Duaner Sanchez : Sanchez is coming back from a shoulder injured in a July car wreck. Surgery to reattach ligaments has left him at 75% at the end of February (according to Sanchez), which will keep him from being the setup man at the start of the season, likely yielding that role to Aaron Heilman. Sanchez should build his strength back steadily, so he’s a nice late-round pick.
Ryan Wagner : Wagner’s one of the most clear cases of why it’s so difficult to change a pitcher. When Don Gullett first worked with him, Wagner had a pushy motion that made his fastball dance. When he cleaned up his mechanics, that also cleaned up his fastball; clean mechanics are only good if the heater stays filthy. There’s a balance there between health and effectiveness, the true balancing art of modern pitching.
Kerry Wood : Wood’s always going to be fragile and flammable, but he was telling people last season that he wanted to be a closer. He’s got the right stuff and temperament for the job. He throws mid-90’s with a nasty slider, but throws across his body.
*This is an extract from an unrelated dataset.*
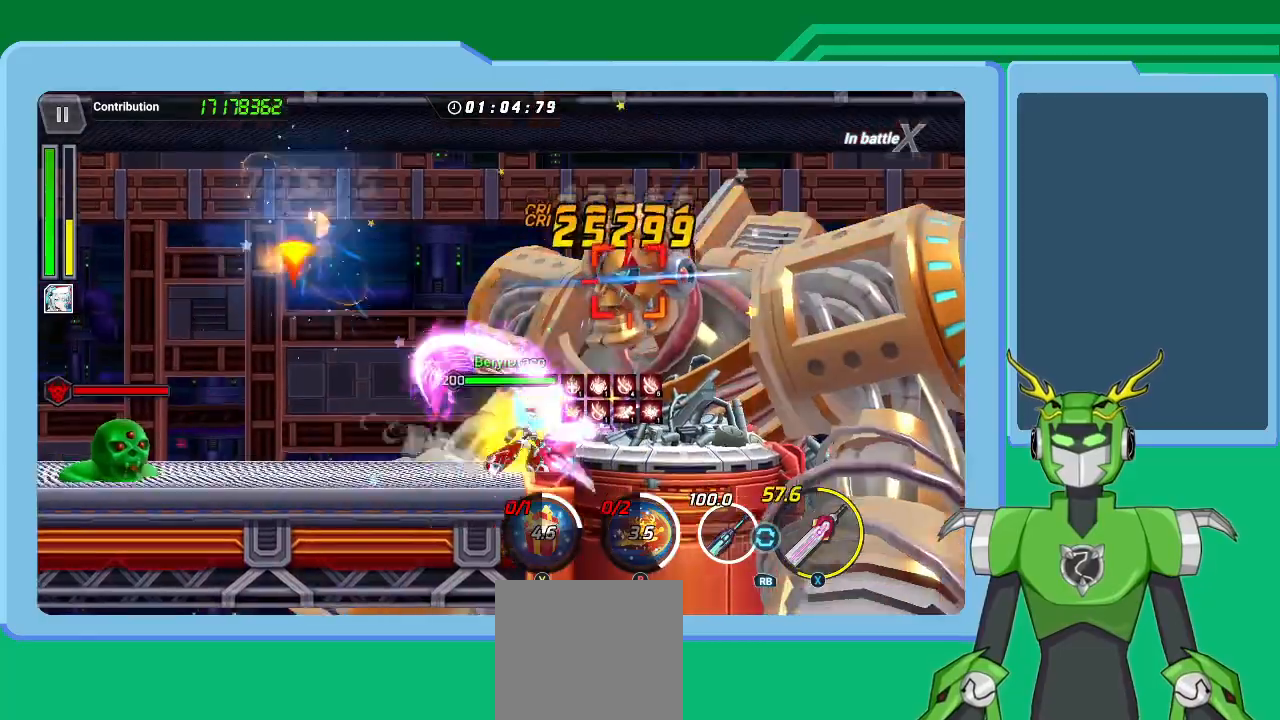
{"buttons": ["X", "L1"], "left_stick": "center", "right_stick": "center", "events": [[100, "L1", "down"], [133, "L1", "up"], [233, "L1", "down"], [300, "L1", "up"], [333, "L1", "down"], [433, "L1", "up"], [500, "L1", "down"]]}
He could correct that problem or he could be used just enough to keep it from cropping up, which is probably somewhere south of fifty innings a year.
Brian Wilson : Really, I just want to know what his entrance music is.
Jeremy Affeldt : Sending this guy to Colorado seemed like cruel and unusual punishment, but he didn’t pitch measurably worse. The Rockies appear to have figured something out about developing pitchers to help them succeed at Coors. Unfortunately, they haven’t always been able to teach that skill to the incoming cannon fodder. I’ll point to Affeldt when my nephew asks why I duct tape his right arm to his body.
Jonathan Broxton : He’s really big, really young, and throws really hard. If you can find another guy like that who’s been able to stay healthy, you’re doing better than me. Broxton doesn’t have much standing in the way of owning the closer role besides keeping his arm intact.